Since reading that I've wondered what it would look like if someone would "subtract" the Mandelbrot done with floating point approximations from the same done with arbitrary precision exact calculations. I suspect the difference would look almost exactly like the Mandelbrot pictures that everyone displays. If so that would go a long way towards saying that the pictures we all recognize are to a substantial extent just floating point errors in color.

Years ago someone sent me a link to a journal article supposedly on exactly this subject. Unfortunately I lost the link before I was able to follow up on that.

Good point on the impact of rounding errors on final shape. But this only changes the question without answering it, why should this simple set introduce such weird rounding errors producing a fractal?

 

[Bill Simpson]

Good point on the impact of rounding errors on final shape.
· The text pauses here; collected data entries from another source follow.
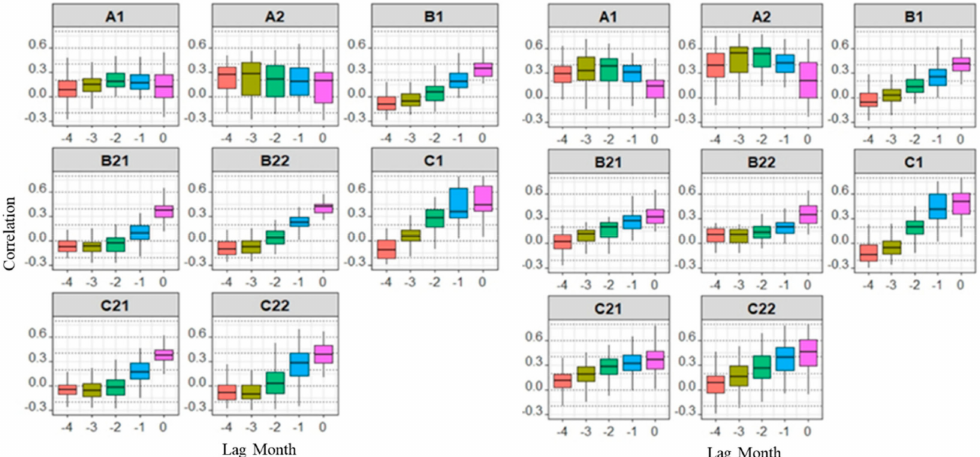
Figure 6. Box plots of lag correlations between precipitation and streamflow ( left ) and SMOS- based root zone soil moisture and streamflow ( right ) for eight watershed classes. The lower and upper ends of the box represent the first and third quartiles, respectively, and the whiskers extend to the extreme value within 1.5 IQR (interquartile range) from the box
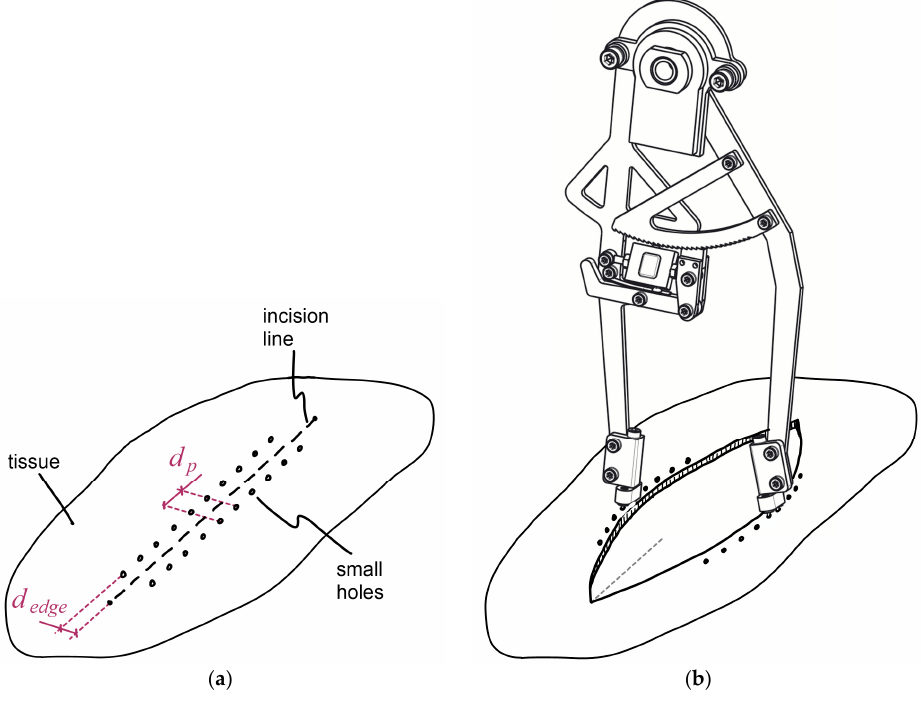
Figure 7. Measuring procedure: ( a ) Marks on the tissue that are required for the measuring process; ( b ) instrument linked to the tissue while measuring.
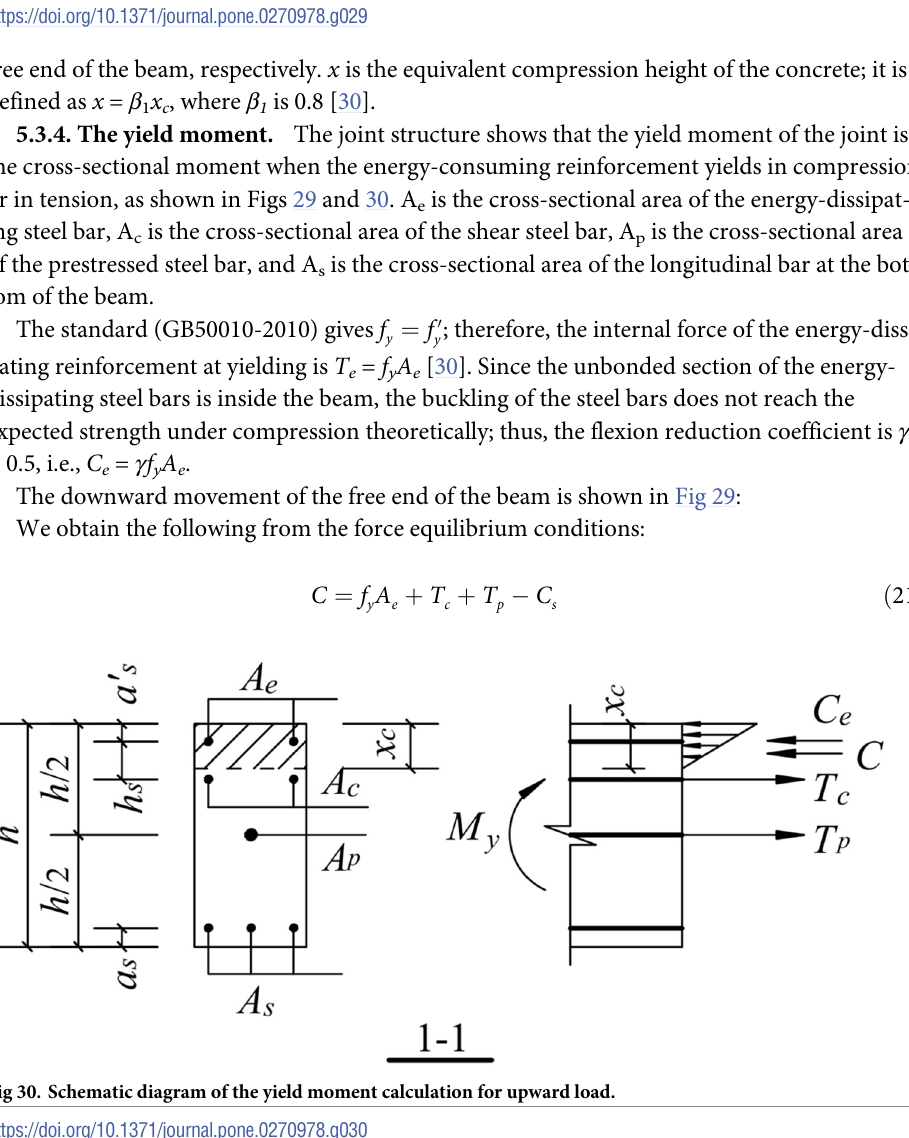
Fig 29. Schematic diagram of the yield moment calculation for downward load.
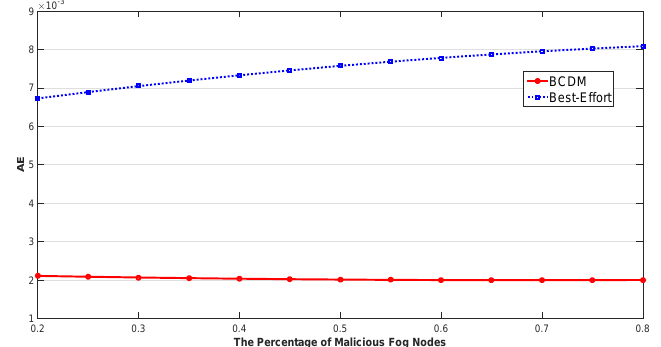
Figure 14. The Impact of the Number of Fog Nodes to Total Number of Allocated Tasks.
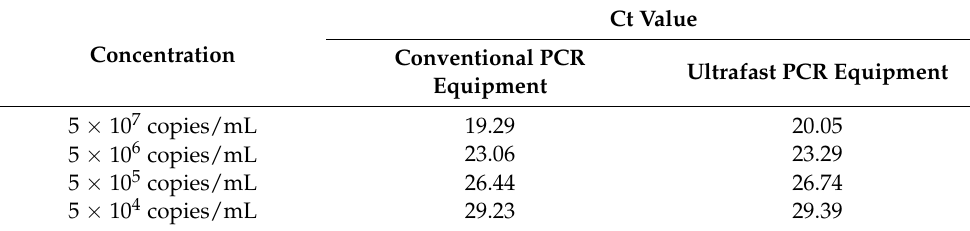
Figure 5. Results of four concentration gradient samples on conventional PCR equipment (HONGSHI) and ultrafast PCR equipment. The concentration from high to low is represented by four color curves of black, green, orange and magenta respectively. The Ct value and fitting line shows their correlative coefficients are 0.9956 and 0.9972 respectively. Table 2. Ct value of four concentration gradient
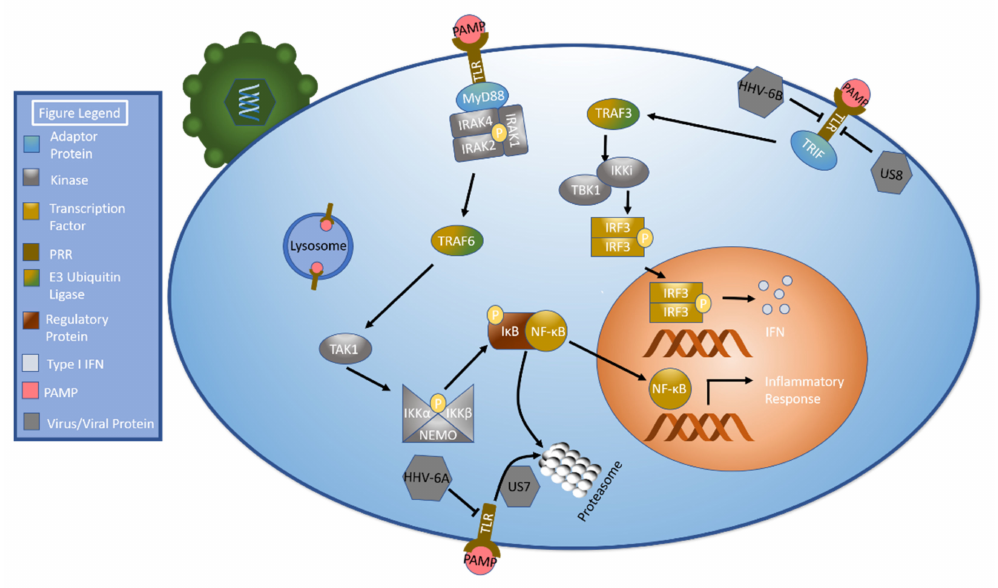
Figure 3. Toll-Like Receptor (TLR) Signaling and Inhibition. The TLR signaling pathway begins after a pathogen-associated molecular pattern (PAMP) binds to the TLR. There are two main signaling pathways activated by TLRs. TLR activation through MyD88 results in the formation of a myddosome, which includes MyD88, IRAK1, IRAK2, and IRAK4. The myddosome then activates TRAF6, which activates TAK1. TAK1 phosphorylates the IKK complex, which in turn phosphorylates I κ B. I κ B phosphorylation triggers its proteasomal degradation and the subsequent release of the transcription factor NF- κ B. The second pathway involves TRIF associating with the TLR. TRIF activates TRAF3, which activates TBK1 and IKKi. These phosphorylate IRF3. As in the STING pathway, IRF3 dimerizes and translocates to the nucleus to induce an interferon response. The HCMV protein US7 inhibits signaling by targeting TLR3 and TLR4 for proteasomal degradation, while the HCMV protein US8 inhibits signaling by destabilizing TLR3 and TLR4. Of note, HHV-6A and HHV-6B have been shown to downregulate TLR9 protein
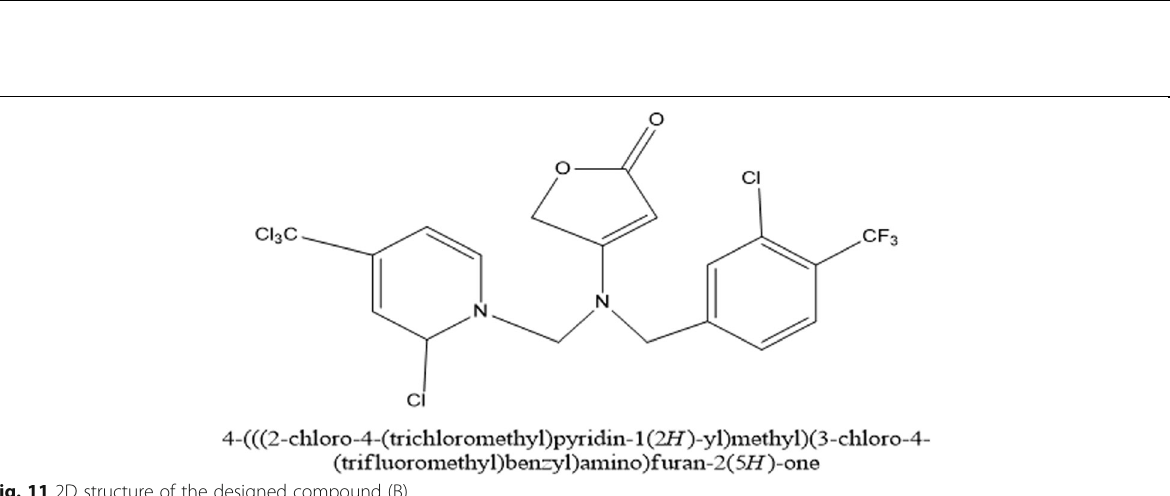
Fig. 10 2D structure of the designed compound (A)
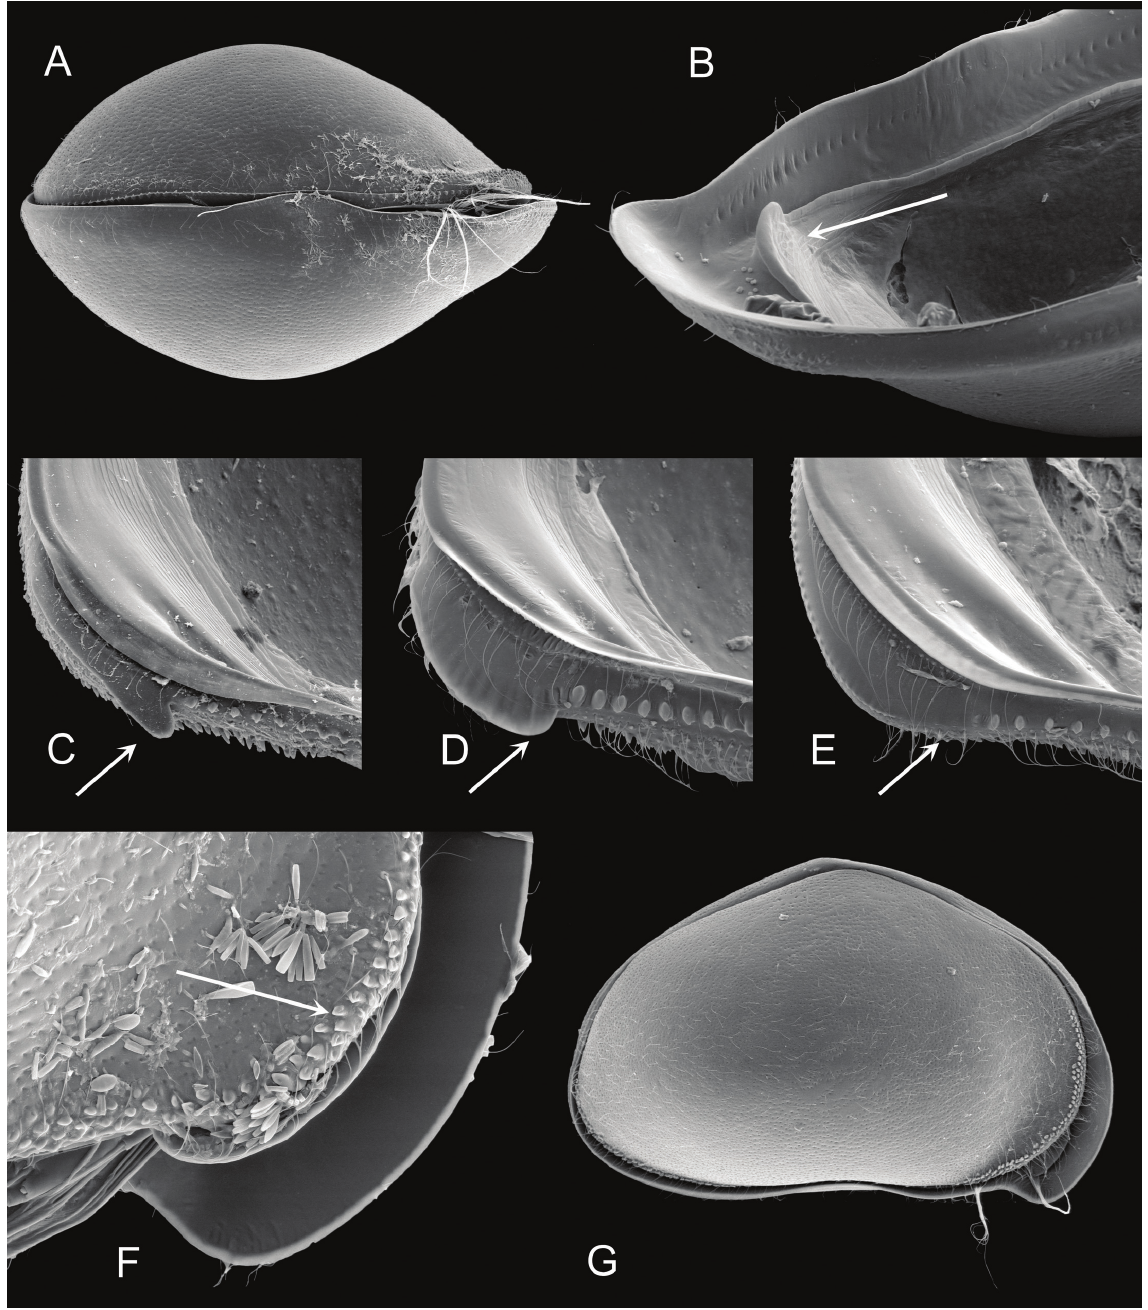
Fig. 4. General morphology of Bennelongia valves . A . B. cygnus sp. nov., ♀, CpV (WAM.C49378). B . B. cuensis sp. nov., ♀, LV dorso-anterior view, tilted, showing elevated inner list (WAM.C49408). C . B. cygnus sp. nov., ♀, RV, antero-ventral view, tilted, showing tear-like lapel and row of tubercles (OC.3311). D . B. lata sp. nov., ♀, RV, antero-ventral view, tilted, showing broad lapel and row of tubercles (specimen lost). E . B. kimberleyensis sp. nov., ♀, RV, antero-ventral view, tilted, showing absence of lapel and expansion of valve (WAM.C49433 allotype). F . B. frumenta sp. nov. ♀, CpRL view (WAM.C49383). G . B. gwelupensis sp. nov. ♀, CpRL view, detail of antero-ventral part (WAM. C49395A). Not to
But this only changes the question without answering it, why should this simple set introduce such weird rounding errors producing a fractal?

Complicated things can often produce very complicated results and floating point errors can be very complicated things.

But in centuries of thinking a handful of people have found what look like very simple things that produce very complicated results.

Look at Wolfram's "A New Kind of Science" where he produces wildly complicated things with what look like very simple rules for cellular automata.

Look at "the busy beaver problem" where vast long calculations are the result of what seems to be a very simple problem statement.

Look at some of the "chaotic systems" problems where seemingly simple starting conditions gradually evolve into what looks like wildly complicated behavior. But, to be contrary again, in the real world we never seem to see something as simple as the variation in the behavior of water drops become more and more and more complicated and finally rip the universe in half. Many or perhaps even all these complications seem to only exist inside our manufactured ability to do vast numbers of calculations, each with their own tiny contribution of error.

 

[Sorento7]

You can also think of creation of universe and evolution, simplest subatomic structures changing to an intelligent human being with key contribution of genetic mutations. I think that makes sense.
(However, philosophically speaking, I think a concept such as Mandelbrot's fractal did exist before we construct it with our rules.)